Electronic cigarettes are not hooking a new generation of American youth on tobacco and data suggests the devices are helping current youth smokers quit the habit.
A new study from the Virginia Commonwealth University claims that using e-cigarettes at a younger age people three times more likely to become a smoker. The researchers gloss over evidence from their own study, however, to make the claim, which they use as justification for more government restrictions on the practice.
Dr. Stanton Glantz, a regular critic of vaping, led the researcher effort and argues the study adds to evidence that youth vaping has a “gateway effect.” Of the 3,757 freshmen who participated, students who entered the study as vapers were no more likely to start smoking than people who do not use the devices, reports Reason.

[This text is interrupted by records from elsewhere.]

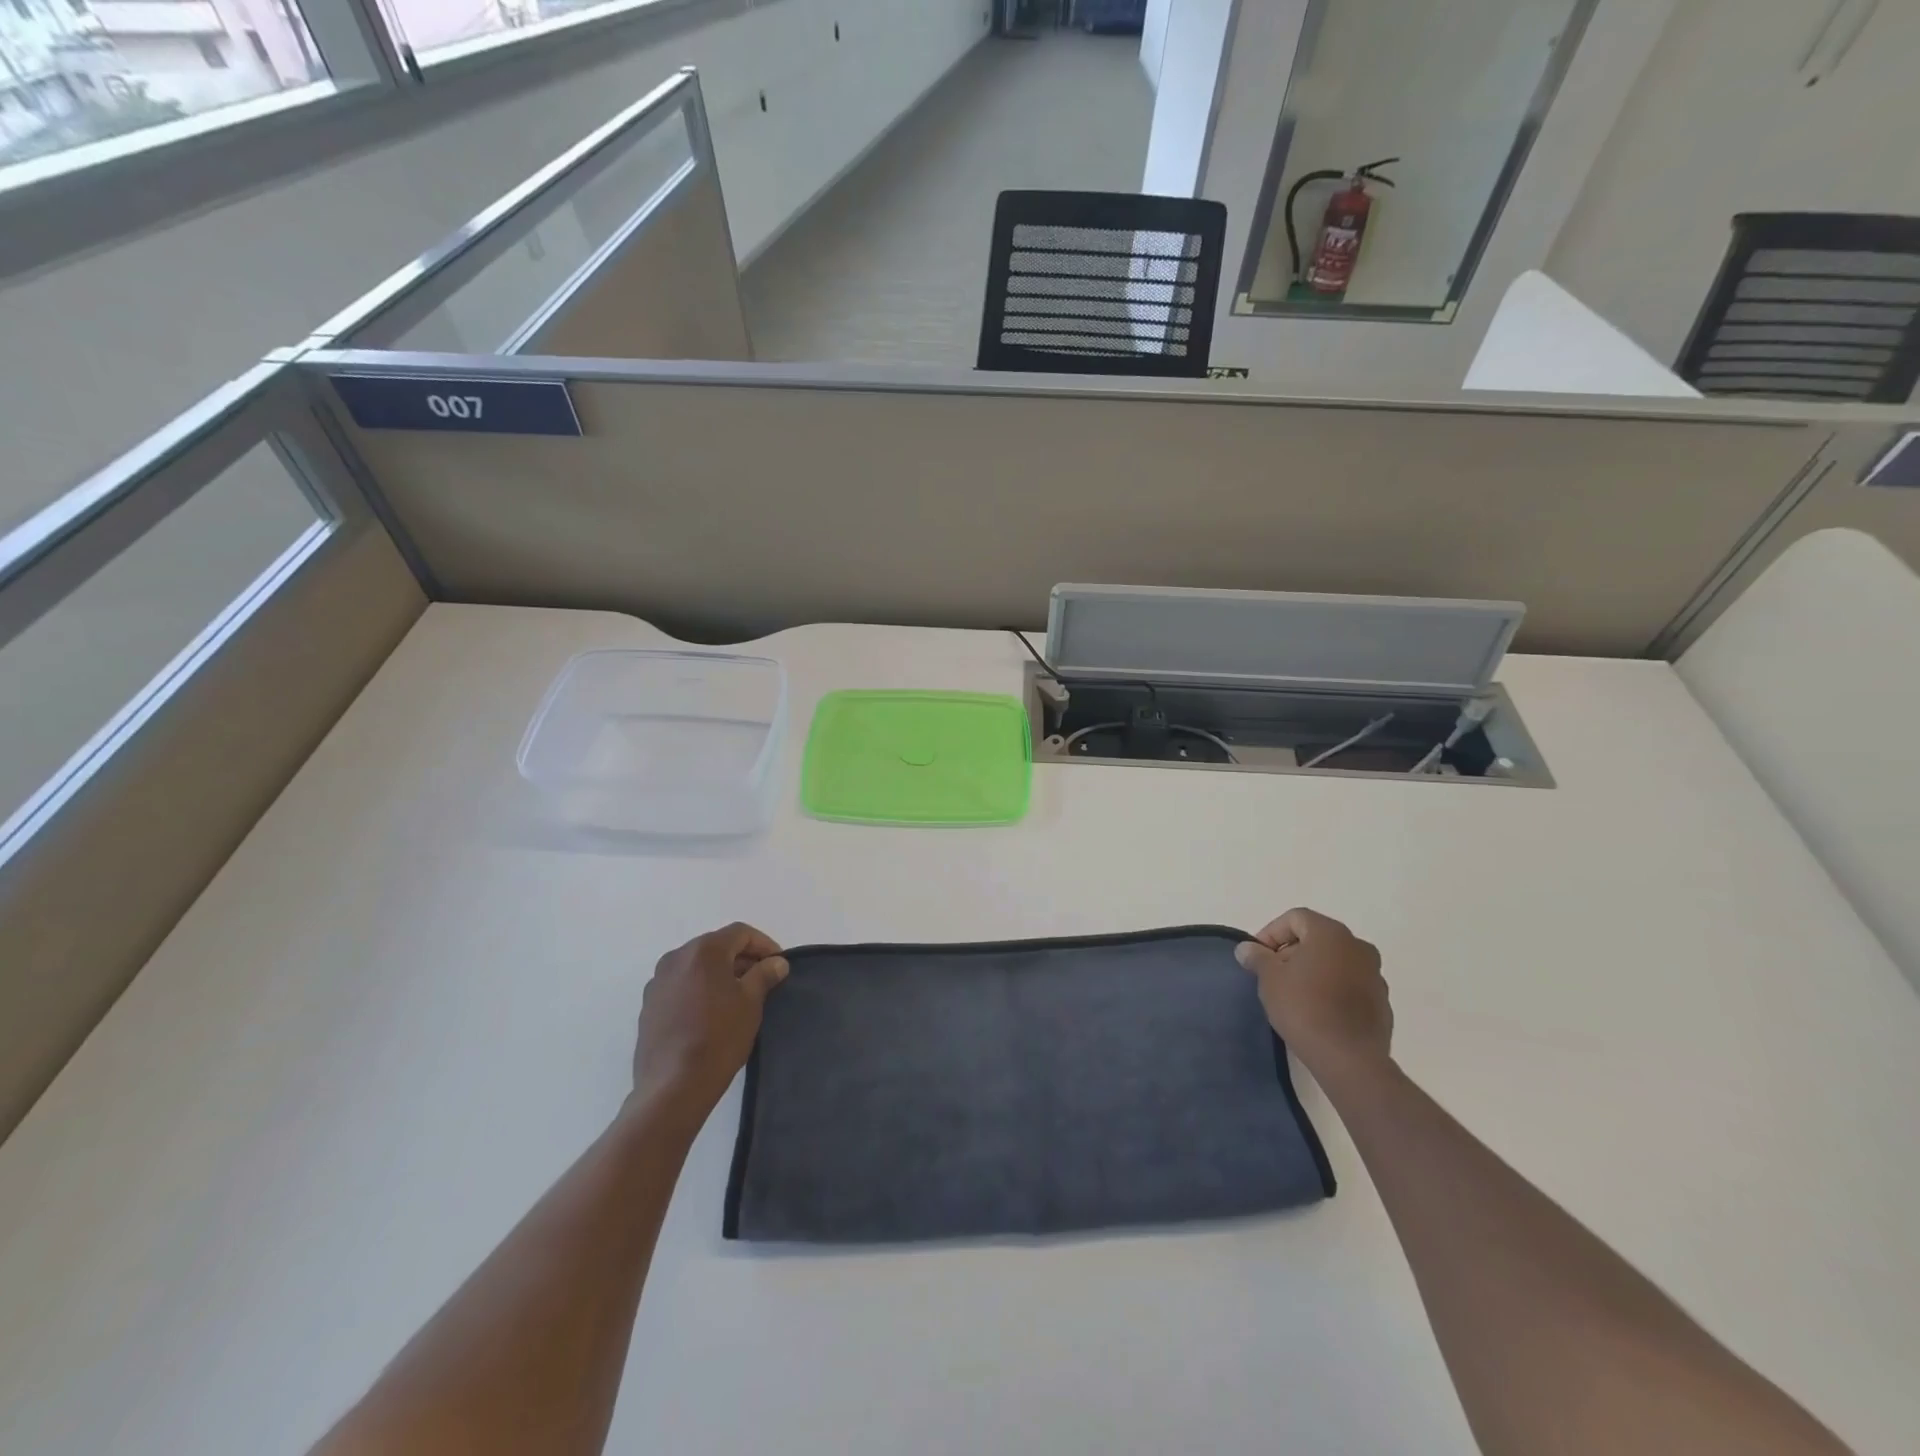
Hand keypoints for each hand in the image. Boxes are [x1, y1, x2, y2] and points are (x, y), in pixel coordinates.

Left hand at [632, 922, 788, 1126]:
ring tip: (738, 997)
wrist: (673, 1086)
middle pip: (716, 946)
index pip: (740, 933)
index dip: (764, 944)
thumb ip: (764, 975)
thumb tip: (776, 962)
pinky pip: (681, 985)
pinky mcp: (648, 1006)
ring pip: (696, 966)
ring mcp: (657, 982)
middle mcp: (675, 958)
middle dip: (741, 958)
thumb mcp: (751, 1002)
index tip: (778, 964)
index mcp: (703, 951)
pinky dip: (699, 989)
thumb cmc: (719, 1037)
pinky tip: (711, 1013)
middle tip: (762, 978)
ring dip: (719, 973)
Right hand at [1236, 908, 1390, 1083]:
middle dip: (1292, 951)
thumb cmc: (1304, 1008)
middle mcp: (1358, 947)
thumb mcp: (1270, 979)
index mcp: (1331, 933)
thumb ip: (1258, 957)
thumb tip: (1247, 948)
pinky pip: (1350, 985)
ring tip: (1294, 995)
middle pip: (1317, 938)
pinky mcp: (1382, 1002)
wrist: (1349, 1059)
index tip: (1258, 957)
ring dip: (1313, 970)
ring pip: (1336, 962)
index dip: (1271, 933)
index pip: (1295, 918)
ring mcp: (1375, 975)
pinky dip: (1332, 989)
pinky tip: (1317, 1011)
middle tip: (1272, 975)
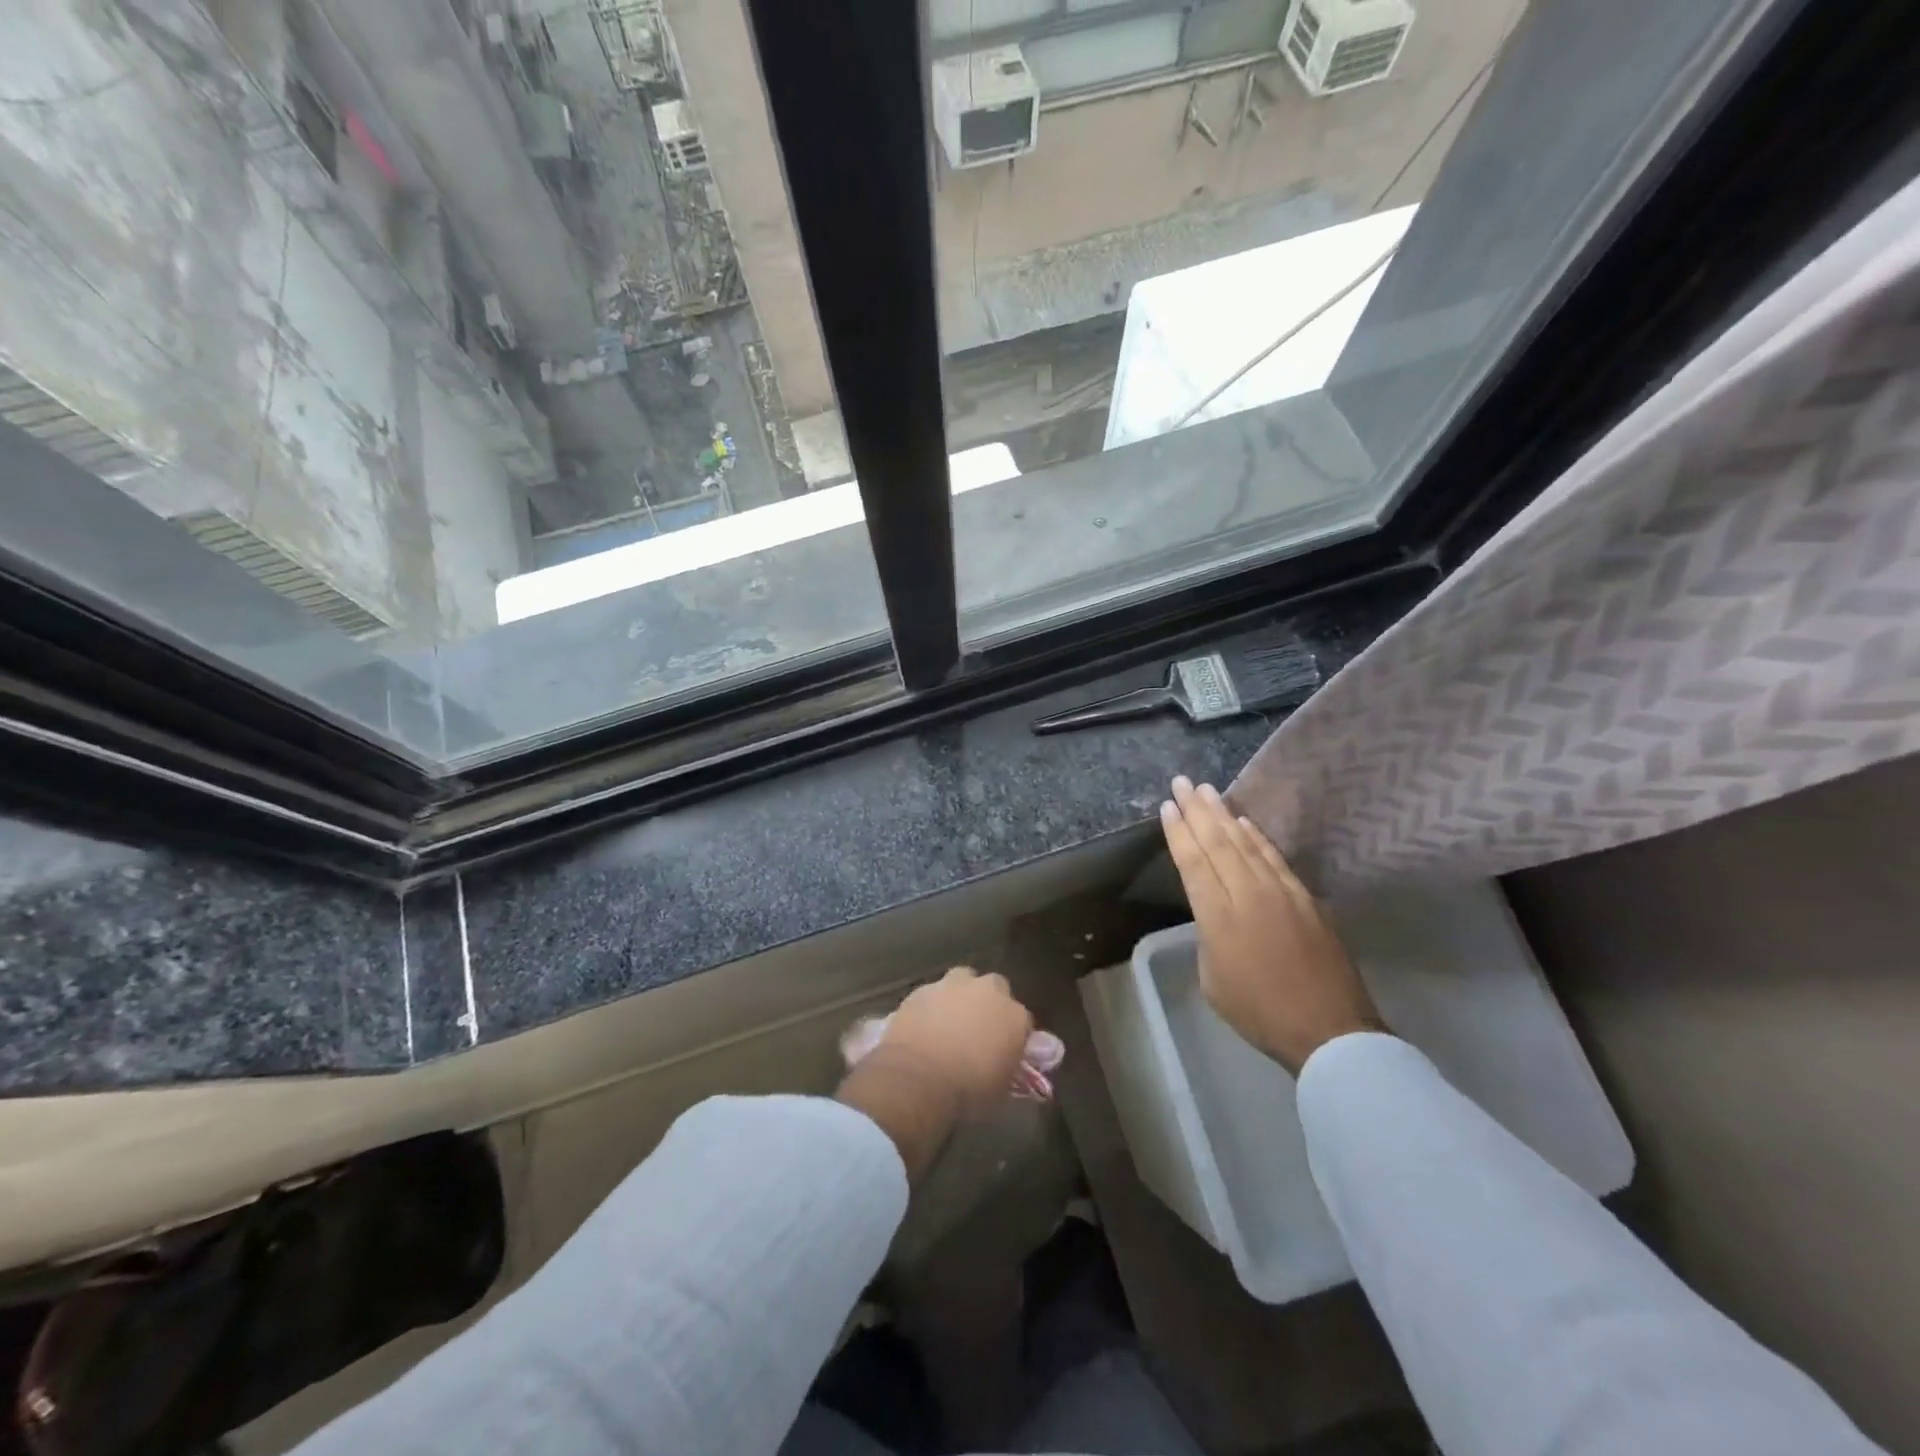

Just six students from the body of thousands that participated switched from vaping to smoking cigarettes, while 20 students who began the study as smokers transitioned to vaping.
“Current e-cigarette users at baseline were no more likely to progress to current smoking than young adults who were not using e-cigarettes,” Dr. Michael Siegel, a professor at the Boston University School of Public Health, wrote in a critical response to the study. “So all these kids who Dr. Glantz would have us believe have been addicted to cancer sticks because of e-cigarettes are actually not current smokers.”
Siegel also points out that 45 of the study’s participants began as users of both e-cigarettes and traditional cigarettes, but quit smoking by the time the study concluded. While it is fair to conclude vaping may make someone more likely to try a cigarette, there is little to back up claims it is serving as a gateway to smoking.
“Out of a sample of 3,757 college students, the investigators were only able to find six young people who transitioned from being a vaper to becoming a smoker,” writes Siegel. “So while e-cigarettes were associated with positive health outcomes for 65 students, they were associated with negative outcomes for just six students.”
A CDC report from early December showed a large spike in vaping among high school seniors between 2011 and 2015, but the federal Monitoring the Future survey released a week later showed a three percent drop in youth vaping in 2016. Both reports also showed reductions in the smoking rate of high school and middle school students.